The Immigrant, de James Gray (2013).
Introduction:
Je trouve que l'immigration, abordée dans sa définition première comme l'arrivée dans un pays de personnes étrangères, est une thématique trop peu visible au cinéma. A l'heure où des gens meurent dans des conditions inhumaines lors de leur tentative de traversée, l'intérêt semble plutôt porté sur les conditions de vie des immigrés lorsqu'ils s'établissent quelque part que sur les événements immédiats qu'une telle transition peut impliquer. James Gray, réalisateur soucieux de la question des communautés depuis le début de sa carrière, s'intéresse dans son dernier film à cette question;
L'histoire:
Dans les années 1920, une jeune femme polonaise qui a récemment débarqué à New York accepte l'aide compromettante d'un directeur de "cabaret", pour que sa sœur et elle ne soient pas expulsées.
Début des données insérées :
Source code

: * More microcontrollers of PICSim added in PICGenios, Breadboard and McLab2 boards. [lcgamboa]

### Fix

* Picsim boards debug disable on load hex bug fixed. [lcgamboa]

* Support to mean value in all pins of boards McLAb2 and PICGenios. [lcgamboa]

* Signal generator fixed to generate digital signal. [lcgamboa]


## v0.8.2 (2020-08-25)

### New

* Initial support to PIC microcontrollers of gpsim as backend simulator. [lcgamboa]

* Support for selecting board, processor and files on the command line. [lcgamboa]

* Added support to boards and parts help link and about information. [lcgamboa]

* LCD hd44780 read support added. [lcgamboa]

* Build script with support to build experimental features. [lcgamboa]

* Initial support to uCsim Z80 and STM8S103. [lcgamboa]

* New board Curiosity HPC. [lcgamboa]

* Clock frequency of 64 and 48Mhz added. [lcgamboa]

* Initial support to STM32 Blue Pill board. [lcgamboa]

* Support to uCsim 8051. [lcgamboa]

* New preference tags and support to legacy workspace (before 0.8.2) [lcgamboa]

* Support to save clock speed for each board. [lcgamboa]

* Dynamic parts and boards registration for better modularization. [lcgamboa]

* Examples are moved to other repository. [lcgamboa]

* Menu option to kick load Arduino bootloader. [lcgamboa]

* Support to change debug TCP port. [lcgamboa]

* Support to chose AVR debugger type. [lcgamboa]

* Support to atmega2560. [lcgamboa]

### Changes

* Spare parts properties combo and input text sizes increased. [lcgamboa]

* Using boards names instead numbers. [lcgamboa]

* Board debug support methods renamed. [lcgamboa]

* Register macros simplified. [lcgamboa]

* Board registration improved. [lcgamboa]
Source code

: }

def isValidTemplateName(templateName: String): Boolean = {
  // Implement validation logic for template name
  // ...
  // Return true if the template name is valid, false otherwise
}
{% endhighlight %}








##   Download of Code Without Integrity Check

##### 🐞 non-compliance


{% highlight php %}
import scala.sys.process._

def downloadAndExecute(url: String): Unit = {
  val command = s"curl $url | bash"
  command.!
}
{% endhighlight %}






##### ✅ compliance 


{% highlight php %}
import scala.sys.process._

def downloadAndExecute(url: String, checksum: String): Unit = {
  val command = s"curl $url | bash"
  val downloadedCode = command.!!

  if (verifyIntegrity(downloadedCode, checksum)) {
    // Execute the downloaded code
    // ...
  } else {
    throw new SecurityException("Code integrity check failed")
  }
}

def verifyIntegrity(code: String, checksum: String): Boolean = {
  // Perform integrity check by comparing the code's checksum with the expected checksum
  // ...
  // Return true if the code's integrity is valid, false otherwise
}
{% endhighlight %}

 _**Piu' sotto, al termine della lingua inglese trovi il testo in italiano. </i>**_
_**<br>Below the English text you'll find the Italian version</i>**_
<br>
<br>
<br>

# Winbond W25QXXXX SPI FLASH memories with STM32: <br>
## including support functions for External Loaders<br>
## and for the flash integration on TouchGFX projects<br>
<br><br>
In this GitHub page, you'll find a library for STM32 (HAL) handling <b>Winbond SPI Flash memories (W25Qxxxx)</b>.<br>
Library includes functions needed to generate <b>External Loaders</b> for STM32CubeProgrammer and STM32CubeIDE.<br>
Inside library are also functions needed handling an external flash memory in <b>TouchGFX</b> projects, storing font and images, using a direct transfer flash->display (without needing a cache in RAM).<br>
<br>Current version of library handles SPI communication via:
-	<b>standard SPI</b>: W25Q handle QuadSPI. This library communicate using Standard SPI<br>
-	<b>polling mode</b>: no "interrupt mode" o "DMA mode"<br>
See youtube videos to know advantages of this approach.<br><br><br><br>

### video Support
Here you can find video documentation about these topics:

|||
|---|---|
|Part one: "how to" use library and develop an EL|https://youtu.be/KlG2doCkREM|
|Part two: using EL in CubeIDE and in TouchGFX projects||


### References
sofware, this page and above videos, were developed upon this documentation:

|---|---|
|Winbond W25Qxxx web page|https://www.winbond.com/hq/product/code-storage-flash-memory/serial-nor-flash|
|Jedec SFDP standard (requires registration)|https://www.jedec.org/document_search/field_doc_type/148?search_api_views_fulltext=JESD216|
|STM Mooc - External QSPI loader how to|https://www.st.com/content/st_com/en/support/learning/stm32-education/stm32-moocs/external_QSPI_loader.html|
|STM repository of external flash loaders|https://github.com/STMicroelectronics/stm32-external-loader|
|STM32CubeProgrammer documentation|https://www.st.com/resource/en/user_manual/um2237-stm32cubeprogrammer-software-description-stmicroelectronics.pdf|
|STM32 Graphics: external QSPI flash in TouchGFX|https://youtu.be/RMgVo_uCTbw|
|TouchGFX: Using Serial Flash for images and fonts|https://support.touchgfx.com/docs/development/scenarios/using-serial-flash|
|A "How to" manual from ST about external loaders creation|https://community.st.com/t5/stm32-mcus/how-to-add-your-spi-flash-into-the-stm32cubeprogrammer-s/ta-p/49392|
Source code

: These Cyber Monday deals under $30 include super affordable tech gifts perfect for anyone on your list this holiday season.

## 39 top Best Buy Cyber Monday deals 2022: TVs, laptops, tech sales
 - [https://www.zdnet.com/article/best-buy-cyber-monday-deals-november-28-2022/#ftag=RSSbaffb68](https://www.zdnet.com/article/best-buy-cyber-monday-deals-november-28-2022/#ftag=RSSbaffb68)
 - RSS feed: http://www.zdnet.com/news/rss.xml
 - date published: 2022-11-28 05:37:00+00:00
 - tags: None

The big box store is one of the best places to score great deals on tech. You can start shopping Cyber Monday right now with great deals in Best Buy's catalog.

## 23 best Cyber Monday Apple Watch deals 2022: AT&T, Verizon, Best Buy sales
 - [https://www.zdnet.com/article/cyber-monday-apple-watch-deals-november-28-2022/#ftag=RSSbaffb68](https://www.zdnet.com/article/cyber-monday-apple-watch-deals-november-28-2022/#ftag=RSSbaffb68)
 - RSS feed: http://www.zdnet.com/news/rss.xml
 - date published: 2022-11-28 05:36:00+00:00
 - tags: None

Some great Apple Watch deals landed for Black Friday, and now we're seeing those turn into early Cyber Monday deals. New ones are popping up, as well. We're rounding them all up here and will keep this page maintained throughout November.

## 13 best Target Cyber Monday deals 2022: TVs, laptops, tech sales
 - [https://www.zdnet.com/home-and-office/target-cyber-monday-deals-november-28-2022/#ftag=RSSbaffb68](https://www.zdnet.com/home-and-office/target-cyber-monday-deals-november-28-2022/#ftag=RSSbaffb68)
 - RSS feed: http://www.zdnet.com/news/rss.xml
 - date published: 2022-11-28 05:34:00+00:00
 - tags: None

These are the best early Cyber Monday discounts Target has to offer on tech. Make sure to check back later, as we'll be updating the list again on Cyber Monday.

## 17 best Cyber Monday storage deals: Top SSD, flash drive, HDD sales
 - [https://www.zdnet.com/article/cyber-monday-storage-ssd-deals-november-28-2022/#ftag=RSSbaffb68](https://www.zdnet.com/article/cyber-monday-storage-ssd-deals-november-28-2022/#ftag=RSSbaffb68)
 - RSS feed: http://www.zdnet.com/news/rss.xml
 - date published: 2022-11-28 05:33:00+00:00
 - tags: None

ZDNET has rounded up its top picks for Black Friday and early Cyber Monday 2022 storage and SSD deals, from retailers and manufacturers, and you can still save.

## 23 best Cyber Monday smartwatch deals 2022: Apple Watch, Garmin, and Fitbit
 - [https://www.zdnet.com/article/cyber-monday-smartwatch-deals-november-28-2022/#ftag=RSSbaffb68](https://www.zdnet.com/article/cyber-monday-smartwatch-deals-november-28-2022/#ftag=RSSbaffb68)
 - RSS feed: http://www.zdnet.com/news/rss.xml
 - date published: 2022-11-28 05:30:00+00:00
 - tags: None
Ça vaut le coup parce que:
sous couvert de reconstituer Ellis Island, ses bureaux de douanes, son infirmerie, et le New York du début du siècle dernier, James Gray construit une histoire romanesque intimiste faite de nuances. A la manière d'un drame classique, le rythme méditatif du film permet d'observer avec patience les personnages dépeints par petites touches. Les origines et les motivations de chacun sont autant exprimées par les visages, les gestes, les postures, que par les mots. Loin des stéréotypes et de tout héroïsme, les personnages débordent de la complexité de l'âme humaine, que la caméra sonde avec pudeur et sans aucun jugement. Le dualisme bien/mal, grosse ficelle cinématographique, n'apparait jamais, de sorte que le spectateur ne sait pas très bien sur quel pied danser: qui sont ces gens qui s'aiment, se fourvoient, se déchirent? L'action, diurne comme nocturne, est confinée dans des intérieurs ou dans des souterrains. Comme pour répondre à ces espaces suffocants, le jeu de lumières, de clair-obscur, réminiscent de l'école caravagiste, exorcise la vision d'un nouveau monde fantasmé et pimpant, et y transporte l'atmosphère décadente du vieux continent. Ce renversement géographique des valeurs s'opère alors au plus profond des personnages: un américain "moderne" (que Joaquin Phoenix interprète avec virtuosité) se bat pour l'amour, comme pour un désir ancestral, alors que l'immigrée polonaise "traditionnelle", campée par Marion Cotillard, lutte pour la liberté de pouvoir vivre indemne avec sa sœur. Tour à tour classique et baroque, le film reste sans cesse sur le fil d'une rupture subreptice, jusqu'au dénouement, où, dans la pénombre d'une quasi-prison, dans l'antichambre du rêve américain, la lumière de la vérité jaillit, à la manière d'une rédemption luisant faiblement sur la torche de la Liberté.